Tara Shankar Sahay in New Delhi
The government is using the services of leading Islamic scholars through the Track II diplomatic channel to talk to terrorist groups in Jammu & Kashmir, concrete indications surfaced on Saturday.
"The government recently issued visas to a team of ulema led by noted Deoband scholar Maulana Asad Madani, who visited Pakistan last month to participate in the 150th anniversary celebrations of the Deoband madrassa in Peshawar," an official at the All-Parties Hurriyat Conference office in New Delhi told rediff.com
He said this indicated that along with the 'normal channels', the government is encouraging the scholars to take the Track II route to establish contact with the hardcore extremists, notably Maulana Fazlur Rahman, chief of the Jamait-e-Islami of Pakistan.
Rahman is also the patron of the Tehreek-ul-Mujahideen and has widespread influence among the Kashmiri terrorist groups based in Pakistan.
The Hurriyat official indicated that the Deoband scholars had extended an invitation to Rahman to visit Delhi to talk to the government of Prime Minister Atal Bihari Vajpayee to find a solution to the Kashmir dispute.
The Jamait chief is learnt to have applied for an Indian visa in Islamabad, but New Delhi is yet to clear it.
Rahman was a senator in the Pakistani National Assembly and chairman of the foreign relations committee when Benazir Bhutto was prime minister.

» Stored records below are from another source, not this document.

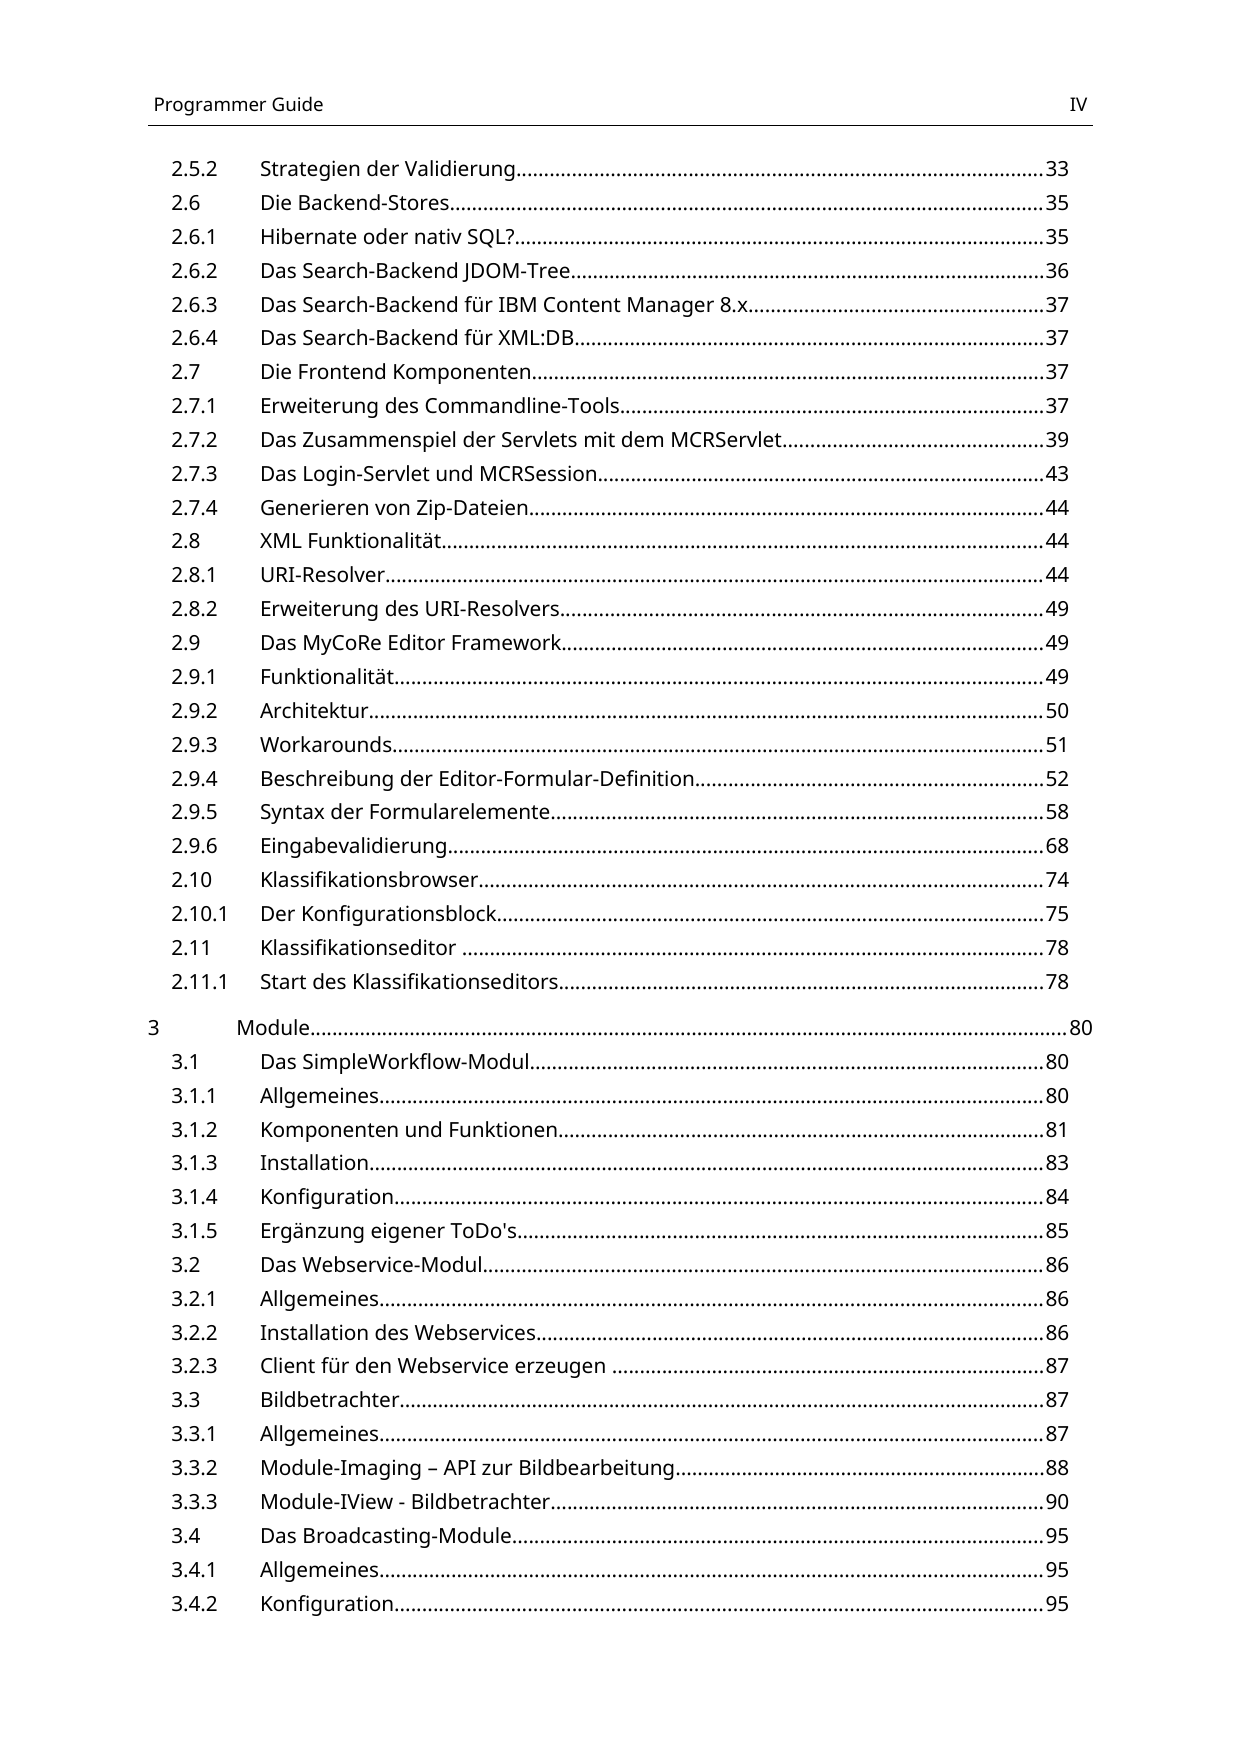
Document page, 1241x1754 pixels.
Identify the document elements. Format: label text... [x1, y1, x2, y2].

text 2.7.2 Das Zusammenspiel der Servlets mit dem MCRServlet 39 [171, 425, 1069, 453]
text 2.9.2 Architektur 50 [171, 696, 1069, 724]
text 3.4.2 Konfiguration 95 [171, 1589, 1069, 1617]
text 3.4.1 Allgemeines 95 [171, 1555, 1069, 1583]
text 2.10 Klassifikationsbrowser 74 [171, 865, 1069, 893]
text 2.7.4 Generieren von Zip-Dateien 44 [171, 493, 1069, 521]
text 2.5.2 Strategien der Validierung 33 [171, 154, 1069, 182]
text 2.9.5 Syntax der Formularelemente 58 [171, 797, 1069, 826]
text 3.1.4 Konfiguration 84 [171, 1182, 1069, 1211]
text 2.8 XML Funktionalität 44 [171, 527, 1069, 555]
text 3.1.3 Installation 83 [171, 1148, 1069, 1177]
text 3.4 Das Broadcasting-Module 95 [171, 1521, 1069, 1549]
text 2.11 Klassifikationseditor 78 [171, 933, 1069, 961]
text 2.9.3 Workarounds 51 [171, 730, 1069, 758]
text 2.6.1 Hibernate oder nativ SQL? 35 [171, 222, 1069, 250]
text 2.6.3 Das Search-Backend für IBM Content Manager 8.x 37 [171, 290, 1069, 318]
text 3 Module 80 [148, 1013, 1093, 1041]
text 2.9.1 Funktionalität 49 [171, 662, 1069, 690]
text 2.11.1 Start des Klassifikationseditors 78 [171, 967, 1069, 995]
text 3.2.1 Allgemeines 86 [171, 1284, 1069, 1312]
text 3.3.1 Allgemeines 87 [171, 1419, 1069, 1448]
text 2.9 Das MyCoRe Editor Framework 49 [171, 628, 1069, 656]
text 3.3 Bildbetrachter 87 [171, 1386, 1069, 1414]
text 3.1.1 Allgemeines 80 [171, 1081, 1069, 1109]
text 2.7 Die Frontend Komponenten 37 [171, 357, 1069, 386]
text 2.6.4 Das Search-Backend für XML:DB 37 [171, 323, 1069, 352]
text 2.7.3 Das Login-Servlet und MCRSession 43 [171, 459, 1069, 487]
text 3.1.5 Ergänzung eigener ToDo's 85 [171, 1216, 1069, 1244]
text 3.3.2 Module-Imaging – API zur Bildbearbeitung 88 [171, 1453, 1069, 1481]
text 3.2.2 Installation des Webservices 86 [171, 1318, 1069, 1346]
text 2.9.4 Beschreibung der Editor-Formular-Definition 52 [171, 764, 1069, 792]
text 3.2.3 Client für den Webservice erzeugen 87 [171, 1352, 1069, 1380]
text 2.10.1 Der Konfigurationsblock 75 [171, 899, 1069, 927]
text 3.3.3 Module-IView - Bildbetrachter 90 [171, 1487, 1069, 1515]
text 3.1 Das SimpleWorkflow-Modul 80 [171, 1047, 1069, 1075]
text 2.8.2 Erweiterung des URI-Resolvers 49 [171, 594, 1069, 623]
text 2.6.2 Das Search-Backend JDOM-Tree 36 [171, 256, 1069, 284]
text 2.9.6 Eingabevalidierung 68 [171, 831, 1069, 859]
text 3.1.2 Komponenten und Funktionen 81 [171, 1115, 1069, 1143]
text 2.6 Die Backend-Stores 35 [171, 188, 1069, 216]
text 2.7.1 Erweiterung des Commandline-Tools 37 [171, 391, 1069, 419]
text 2.8.1 URI-Resolver 44 [171, 561, 1069, 589]
text 3.2 Das Webservice-Modul 86 [171, 1250, 1069, 1278]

He is also the rector of the Dera Ismail Khan madrassa.
The office of the special secretary (Kashmir) in the home ministry has, however, professed ignorance about any such Track II efforts involving the Deoband scholars.
But Union Parliamentary Affairs Minister Pramod Mahajan told rediff.com, "I don't know anything about the nitty-gritty, but it is common knowledge that both India and Pakistan are engaged in a possible solution of the Kashmir issue through the Track II diplomatic route."
Home Minister Lal Kishenchand Advani and External Affairs and Defence Minister Jaswant Singh are currently in Srinagar to take stock of the situation in the state before the expiry of the government's ceasefire.
Advani and Singh met the unified command of the security forces in the Kashmir valley and were told that while the number of killings of security personnel and civilians had risen to 800-plus during the ceasefire, the number of militants killed had come down to about 400.
The Cabinet Committee on Security will meet on Tuesday at the prime minister's Race Course Road residence to decide whether to extend the ceasefire.